SOURCE EXTRACT:
◇ ◇ ◇ ◇ ◇ ◇ ◇

A Maoist cult leader jailed for a string of sexual assaults and for keeping his daughter captive for three decades was found dead in bed in his prison cell, an inquest has heard.
Aravindan Balakrishnan, 81, who called himself Comrade Bala and brainwashed his cult into thinking he had godlike powers and could read their minds, died at HMP Dartmoor in Devon on 8 April 2022.
The inquest in Exeter heard on Thursday that he died from a lower respiratory tract infection, with secondary causes of vascular dementia, diabetes and ischemic heart disease.
No external injuries were found and a test for Covid-19 was negative. Philip Spinney, a senior coroner for Devon, Plymouth and Torbay, recorded a conclusion of natural causes.

◇ ◇ ◇ ◇ ◇ ◇ ◇

ENTRIES SUPPLIED:
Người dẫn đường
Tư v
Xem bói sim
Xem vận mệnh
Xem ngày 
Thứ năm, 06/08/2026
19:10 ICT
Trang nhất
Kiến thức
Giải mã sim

◇ ◇ ◇ ◇ ◇ ◇ ◇

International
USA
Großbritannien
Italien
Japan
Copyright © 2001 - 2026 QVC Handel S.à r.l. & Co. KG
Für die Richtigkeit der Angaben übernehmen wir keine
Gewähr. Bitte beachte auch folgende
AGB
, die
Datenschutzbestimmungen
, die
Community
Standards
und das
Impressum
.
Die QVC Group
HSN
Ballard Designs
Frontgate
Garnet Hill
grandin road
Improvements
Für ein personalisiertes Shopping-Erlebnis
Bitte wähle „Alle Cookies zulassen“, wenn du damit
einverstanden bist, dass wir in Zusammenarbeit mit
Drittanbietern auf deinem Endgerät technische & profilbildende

◇ ◇ ◇ ◇ ◇ ◇ ◇

WORK REQUEST 1:
Write out the passage of the inquest report that starts with the words containing "A Maoist cult" and ends with "ischemic heart disease.", copying it word for word.
WORK REQUEST 2:
Translate this sentence from the inquest report into French: "No external injuries were found and a test for Covid-19 was negative."

TASK RESULT 1:
A Maoist cult leader jailed for a string of sexual assaults and for keeping his daughter captive for three decades was found dead in bed in his prison cell, an inquest has heard.
Aravindan Balakrishnan, 81, who called himself Comrade Bala and brainwashed his cult into thinking he had godlike powers and could read their minds, died at HMP Dartmoor in Devon on 8 April 2022.
The inquest in Exeter heard on Thursday that he died from a lower respiratory tract infection, with secondary causes of vascular dementia, diabetes and ischemic heart disease.

TASK RESULT 2:
Aucune blessure externe n'a été constatée et un test de dépistage du Covid-19 s'est révélé négatif.